[Dataset entries]
• • • • • • •
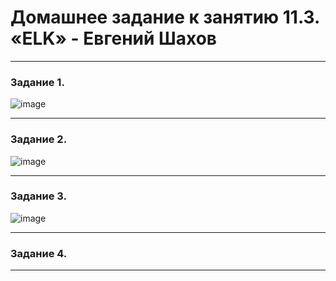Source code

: # Домашнее задание к занятию 11.3. «ELK» - Евгений Шахов
---
### Задание 1.

![image](https://user-images.githubusercontent.com/122415129/229341628-6debfd8e-bf12-4eb9-9a28-c9a43e18e948.png)

---
### Задание 2.

![image](https://user-images.githubusercontent.com/122415129/229352418-9310ded6-8682-4621-8ff8-588c31c717e0.png)

---
### Задание 3.

![image](https://user-images.githubusercontent.com/122415129/229369610-8793628f-f272-4968-9bb4-eb7122668baa.png)

---
### Задание 4.

---
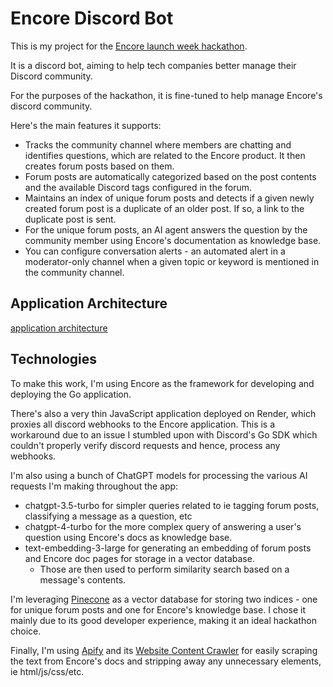 # Encore Discord Bot

This is my project for the [Encore launch week hackathon](https://encore.dev/launchweek).

It is a discord bot, aiming to help tech companies better manage their Discord community.

For the purposes of the hackathon, it is fine-tuned to help manage Encore's discord community.

Here's the main features it supports:
 * Tracks the community channel where members are chatting and identifies questions, which are related to the Encore product. It then creates forum posts based on them.
 * Forum posts are automatically categorized based on the post contents and the available Discord tags configured in the forum.
 * Maintains an index of unique forum posts and detects if a given newly created forum post is a duplicate of an older post. If so, a link to the duplicate post is sent.
 * For the unique forum posts, an AI agent answers the question by the community member using Encore's documentation as knowledge base.
 * You can configure conversation alerts - an automated alert in a moderator-only channel when a given topic or keyword is mentioned in the community channel.

## Application Architecture
[application architecture](encore-flow.png)

## Technologies
To make this work, I'm using Encore as the framework for developing and deploying the Go application. 

There's also a very thin JavaScript application deployed on Render, which proxies all discord webhooks to the Encore application. 
This is a workaround due to an issue I stumbled upon with Discord's Go SDK which couldn't properly verify discord requests and hence, process any webhooks.

I'm also using a bunch of ChatGPT models for processing the various AI requests I'm making throughout the app:
 * chatgpt-3.5-turbo for simpler queries related to ie tagging forum posts, classifying a message as a question, etc
 * chatgpt-4-turbo for the more complex query of answering a user's question using Encore's docs as knowledge base.
 * text-embedding-3-large for generating an embedding of forum posts and Encore doc pages for storage in a vector database. 
   * Those are then used to perform similarity search based on a message's contents.

I'm leveraging [Pinecone](https://www.pinecone.io/) as a vector database for storing two indices - one for unique forum posts and one for Encore's knowledge base. 
I chose it mainly due to its good developer experience, making it an ideal hackathon choice.

Finally, I'm using [Apify](https://apify.com) and its [Website Content Crawler](https://apify.com/apify/website-content-crawler) for easily scraping the text from Encore's docs and stripping away any unnecessary elements, ie html/js/css/etc.
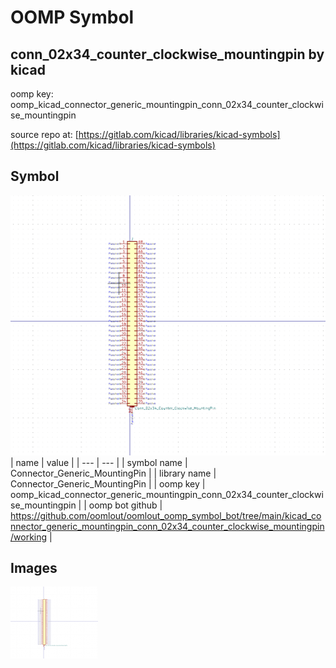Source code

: # OOMP Symbol  
## conn_02x34_counter_clockwise_mountingpin  by kicad  
  
oomp key: oomp_kicad_connector_generic_mountingpin_conn_02x34_counter_clockwise_mountingpin  
  
source repo at: [https://gitlab.com/kicad/libraries/kicad-symbols](https://gitlab.com/kicad/libraries/kicad-symbols)  
## Symbol  
  
[![working.png](working_600.png)](working.png)  
| name | value | 
| --- | --- | 
| symbol name | Connector_Generic_MountingPin | 
| library name | Connector_Generic_MountingPin | 
| oomp key | oomp_kicad_connector_generic_mountingpin_conn_02x34_counter_clockwise_mountingpin | 
| oomp bot github | https://github.com/oomlout/oomlout_oomp_symbol_bot/tree/main/kicad_connector_generic_mountingpin_conn_02x34_counter_clockwise_mountingpin/working | 
## Images  
  
[![working.png](working_140.png)](working.png)  
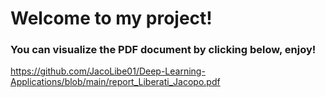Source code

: # Welcome to my project!
### You can visualize the PDF document by clicking below, enjoy!
https://github.com/JacoLibe01/Deep-Learning-Applications/blob/main/report_Liberati_Jacopo.pdf
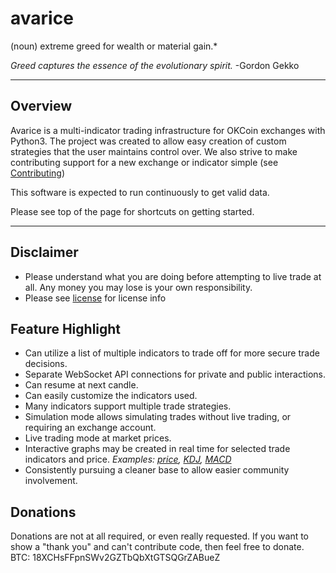 avarice
=======

(noun) extreme greed for wealth or material gain.\*

*Greed captures the essence of the evolutionary spirit.* -Gordon Gekko

------------------------------------------------------------------------

Overview
--------

Avarice is a multi-indicator trading infrastructure for OKCoin exchanges
with Python3. The project was created to allow easy creation of custom
strategies that the user maintains control over. We also strive to make
contributing support for a new exchange or indicator simple (see
[Contributing](contributing.md))

This software is expected to run continuously to get valid data.

Please see top of the page for shortcuts on getting started.

------------------------------------------------------------------------

Disclaimer
----------

-   Please understand what you are doing before attempting to live trade
    at all. Any money you may lose is your own responsibility.
-   Please see
    [license](https://github.com/Galts-Gulch/avarice/blob/master/LICENSE.txt)
    for license info

Feature Highlight
-----------------

-   Can utilize a list of multiple indicators to trade off for more
    secure trade decisions.
-   Separate WebSocket API connections for private and public
    interactions.
-   Can resume at next candle.
-   Can easily customize the indicators used.
-   Many indicators support multiple trade strategies.
-   Simulation mode allows simulating trades without live trading, or
    requiring an exchange account.
-   Live trading mode at market prices.
-   Interactive graphs may be created in real time for selected trade
    indicators and price. *Examples:
    [price](http://imgh.us/price_chart.svg),
    [KDJ](http://imgh.us/KDJ_chart.svg),
    [MACD](http://imgh.us/MACD_chart.svg)*
-   Consistently pursuing a cleaner base to allow easier community
    involvement.

Donations
---------

Donations are not at all required, or even really requested. If you want
to show a "thank you" and can't contribute code, then feel free to
donate. BTC: 18XCHsFFpnSWv2GZTbQbXtGTSQGrZABueZ
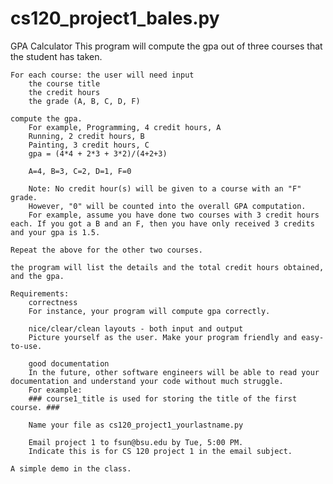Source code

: # cs120_project1_bales.py
GPA Calculator
 This program will compute the gpa out of three courses that the student has taken.

    For each course: the user will need input
        the course title
        the credit hours
        the grade (A, B, C, D, F)

    compute the gpa.
        For example, Programming, 4 credit hours, A
        Running, 2 credit hours, B
        Painting, 3 credit hours, C
        gpa = (4*4 + 2*3 + 3*2)/(4+2+3)

        A=4, B=3, C=2, D=1, F=0

        Note: No credit hour(s) will be given to a course with an "F" grade.
        However, "0" will be counted into the overall GPA computation.
        For example, assume you have done two courses with 3 credit hours each. If you got a B and an F, then you have only received 3 credits and your gpa is 1.5. 

    Repeat the above for the other two courses.

    the program will list the details and the total credit hours obtained, and the gpa.

    Requirements:
        correctness
        For instance, your program will compute gpa correctly.

        nice/clear/clean layouts - both input and output
        Picture yourself as the user. Make your program friendly and easy-to-use.

        good documentation
        In the future, other software engineers will be able to read your documentation and understand your code without much struggle.
        For example:
        ### course1_title is used for storing the title of the first course. ###

        Name your file as cs120_project1_yourlastname.py

        Email project 1 to fsun@bsu.edu by Tue, 5:00 PM.
        Indicate this is for CS 120 project 1 in the email subject.

    A simple demo in the class.
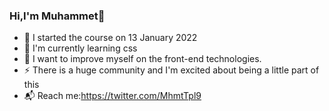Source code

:  ### Hi,I'm Muhammet👋


- 🔭 I started the course on 13 January 2022
- 🌱 I'm currently learning css
- 🥅 I want to improve myself on the front-end technologies.
- ⚡ There is a huge community and I'm excited about being a little part of this
- 📬 Reach me:https://twitter.com/MhmtTpl9

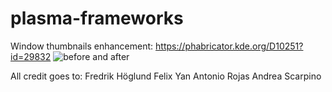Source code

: # plasma-frameworks
Window thumbnails enhancement: https://phabricator.kde.org/D10251?id=29832
![before and after](https://phabricator.kde.org/file/data/2exmu34kh4bgchpuft5i/PHID-FILE-sytjq7krxr2lp7gkdkks/before-after.png "Before and after")

All credit goes to:
Fredrik Höglund
Felix Yan
Antonio Rojas
Andrea Scarpino
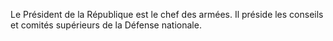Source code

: Le Président de la République est le chef des armées. Il préside les conseils et comités supérieurs de la Défense nationale.
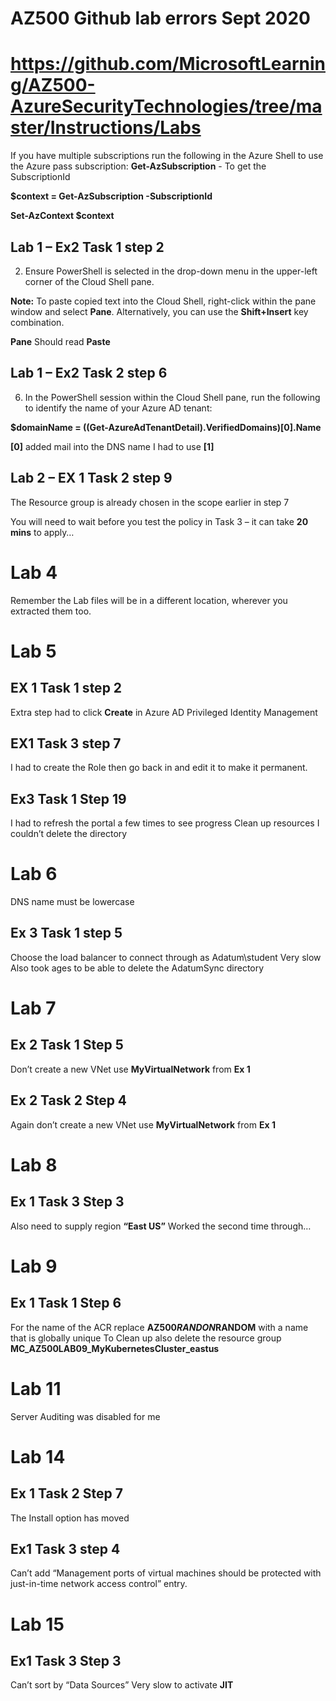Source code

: # AZ500 Github lab errors Sept 2020
# https://github.com/MicrosoftLearning/AZ500-AzureSecurityTechnologies/tree/master/Instructions/Labs
If you have multiple subscriptions run the following in the Azure Shell to use the Azure pass subscription:
**Get-AzSubscription** - To get the SubscriptionId

**$context = Get-AzSubscription -SubscriptionId _<Enter your Azure pass Subscription ID here>_**

**Set-AzContext $context**

## Lab 1 – Ex2 Task 1 step 2
2.	Ensure PowerShell is selected in the drop-down menu in the upper-left corner of the Cloud Shell pane.

**Note:** To paste copied text into the Cloud Shell, right-click within the pane window and select **Pane**. Alternatively, you can use the **Shift+Insert** key combination.

**Pane** Should read **Paste**

## Lab 1 – Ex2 Task 2 step 6
6.	In the PowerShell session within the Cloud Shell pane, run the following to identify the name of your Azure AD tenant:
 
  **$domainName = ((Get-AzureAdTenantDetail).VerifiedDomains)[0].Name**

**[0]** added mail into the DNS name I had to use **[1]** 

## Lab 2 – EX 1 Task 2 step 9
The Resource group is already chosen in the scope earlier in step 7

You will need to wait before you test the policy in Task 3 – it can take **20 mins** to apply…


# Lab 4 
Remember the Lab files will be in a different location, wherever you extracted them too. 

# Lab 5 
## EX 1 Task 1 step 2
Extra step had to click **Create** in Azure AD Privileged Identity Management

## EX1 Task 3 step 7 
I had to create the Role then go back in and edit it to make it permanent.
## Ex3 Task 1 Step 19
I had to refresh the portal a few times to see progress
Clean up resources
I couldn’t delete the directory 

# Lab 6

DNS name must be lowercase
## Ex 3 Task 1 step 5
Choose the load balancer to connect through as Adatum\student
Very slow
Also took ages to be able to delete the AdatumSync directory

# Lab 7
## Ex 2 Task 1 Step 5
Don’t create a new VNet use **MyVirtualNetwork** from **Ex 1**

## Ex 2 Task 2 Step 4 
Again don’t create a new VNet use **MyVirtualNetwork** from **Ex 1**

# Lab 8
## Ex 1 Task 3 Step 3
Also need to supply region **“East US”**
Worked the second time through…

# Lab 9
## Ex 1 Task 1 Step 6 
For the name of the ACR replace **AZ500$RANDON$RANDOM** with a name that is globally unique 
To Clean up also delete the resource group **MC_AZ500LAB09_MyKubernetesCluster_eastus**

# Lab 11
Server Auditing was disabled for me

# Lab 14
## Ex 1 Task 2 Step 7
The Install option has moved

## Ex1 Task 3 step 4
Can’t add “Management ports of virtual machines should be protected with just-in-time network access control” entry.

# Lab 15
## Ex1 Task 3 Step 3 
Can’t sort by “Data Sources”
Very slow to activate **JIT**
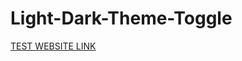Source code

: # Light-Dark-Theme-Toggle
<a href="https://peterpetor.github.io/Light-Dark-Theme-Toggle/">TEST WEBSITE LINK</a>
• • • • • • •
### Exercise requirements
Above are several records. Count the lines among them that contain "hackathon" and give only the total.

### Answer to this problem
3